The county coroner’s death certificate listed Mitchell’s manner of death as homicide and listed the causes as hypothermia and sepsis “resulting from infected injuries obtained during incarceration and medical neglect.”
When Mitchell arrived at the jail, the documents state, he had difficulty walking or standing on his own. He was disoriented, non-combative, and could not follow instructions.
“His face was painted blue from an unknown substance and officers dressed him in a ‘turtle suit,’ often used for suicidal inmates, over his otherwise nude body.
Mitchell, however, was not put on suicide watched.
Mitchell was held in an area known as BK5, often referred to as the drunk tank.
BK5 was unlike all other cells in the jail, but for observation cell AH3, which had no hole in the floor and was used only for detainees for hours at a time.
It did not have a sink, toilet, access to any running water or a raised platform to be used as a bed.
Court records show Mitchell never received any medical evaluation until the morning of his death, two weeks after he was arrested.
In fact, jailers actively denied Mitchell medical access by falsely telling medical staff that Mitchell was too combative to be evaluated “when in truth that was not the case,” documents state.
“Calling (Mitchell) combative was an excuse to mistreat him,‘’ documents state. “There was no conduct that could have been committed by (Mitchell) that would have justified the denial of medical access.”

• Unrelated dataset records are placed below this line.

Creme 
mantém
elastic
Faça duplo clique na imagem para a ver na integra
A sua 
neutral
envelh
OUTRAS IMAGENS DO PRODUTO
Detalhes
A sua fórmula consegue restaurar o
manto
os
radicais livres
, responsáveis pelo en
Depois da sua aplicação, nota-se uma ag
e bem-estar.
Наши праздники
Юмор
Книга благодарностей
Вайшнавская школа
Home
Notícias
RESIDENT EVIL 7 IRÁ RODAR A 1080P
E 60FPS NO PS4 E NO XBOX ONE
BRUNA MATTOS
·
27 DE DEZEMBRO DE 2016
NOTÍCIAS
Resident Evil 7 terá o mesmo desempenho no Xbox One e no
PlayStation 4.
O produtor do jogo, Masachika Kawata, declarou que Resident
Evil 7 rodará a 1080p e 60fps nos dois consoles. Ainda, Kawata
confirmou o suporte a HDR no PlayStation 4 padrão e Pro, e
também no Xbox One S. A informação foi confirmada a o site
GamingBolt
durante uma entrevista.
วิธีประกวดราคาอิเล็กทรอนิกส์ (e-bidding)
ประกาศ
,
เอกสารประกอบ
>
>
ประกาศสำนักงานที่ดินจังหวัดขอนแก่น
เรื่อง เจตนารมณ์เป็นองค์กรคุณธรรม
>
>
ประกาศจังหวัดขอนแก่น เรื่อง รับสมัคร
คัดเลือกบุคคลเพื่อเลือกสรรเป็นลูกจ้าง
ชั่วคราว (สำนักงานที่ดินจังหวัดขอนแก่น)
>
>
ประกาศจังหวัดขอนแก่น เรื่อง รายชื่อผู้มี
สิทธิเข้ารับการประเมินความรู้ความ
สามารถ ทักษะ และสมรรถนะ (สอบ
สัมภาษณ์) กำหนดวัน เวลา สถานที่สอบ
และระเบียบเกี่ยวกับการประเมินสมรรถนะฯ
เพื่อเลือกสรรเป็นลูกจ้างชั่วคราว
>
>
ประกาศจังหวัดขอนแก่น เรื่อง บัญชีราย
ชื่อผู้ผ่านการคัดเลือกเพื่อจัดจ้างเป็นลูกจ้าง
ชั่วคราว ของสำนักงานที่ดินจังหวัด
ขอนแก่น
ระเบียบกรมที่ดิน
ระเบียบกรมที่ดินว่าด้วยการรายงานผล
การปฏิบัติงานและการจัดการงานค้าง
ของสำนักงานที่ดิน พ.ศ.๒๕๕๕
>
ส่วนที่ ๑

The efforts to deny Mitchell medical and mental health care persisted event though he was frequently expressing severe mental health symptoms such as talking incoherently about “demons” and “portals.”
“He was often covered in feces, which was an indication that he could not care for himself,‘’ records state.
Mitchell deteriorated over the course of his incarceration.
“At the time he passed, (Mitchell) was almost always naked, wet, cold, and covered in feces while lying on the cement floor without a mat or blanket,‘’ the records state.

Tony Mitchell being placed in a Walker County Sheriff’s Office vehicle. (Court filing)
By the second week of being jailed, records show, Mitchell was largely listless and mostly unresponsive to questions from officers.
Repeatedly during Mitchell’s incarceration, records show, corrections officers actively chose not help him, and would dismiss his needs by saying, “(Expletive) him, he gets what he gets since he shot at cops, or words to that effect,‘’ the document states.
The officers also repeatedly made comments that Mitchell “should have been killed because he shot at deputies rather than being brough to the jail,‘’ the document says.
On the morning of January 26, 2023, a nurse repeatedly told jailers that Mitchell urgently needed to be taken to a hospital, or he could die.
They did not call an ambulance and instead waited more than three hours before taking him to the hospital in the back of a patrol car.
When he arrived at the hospital, Mitchell’s internal body temperature was reportedly 72 degrees.
Doctors tried for three hours to resuscitate him before he was declared dead at 1:15 p.m.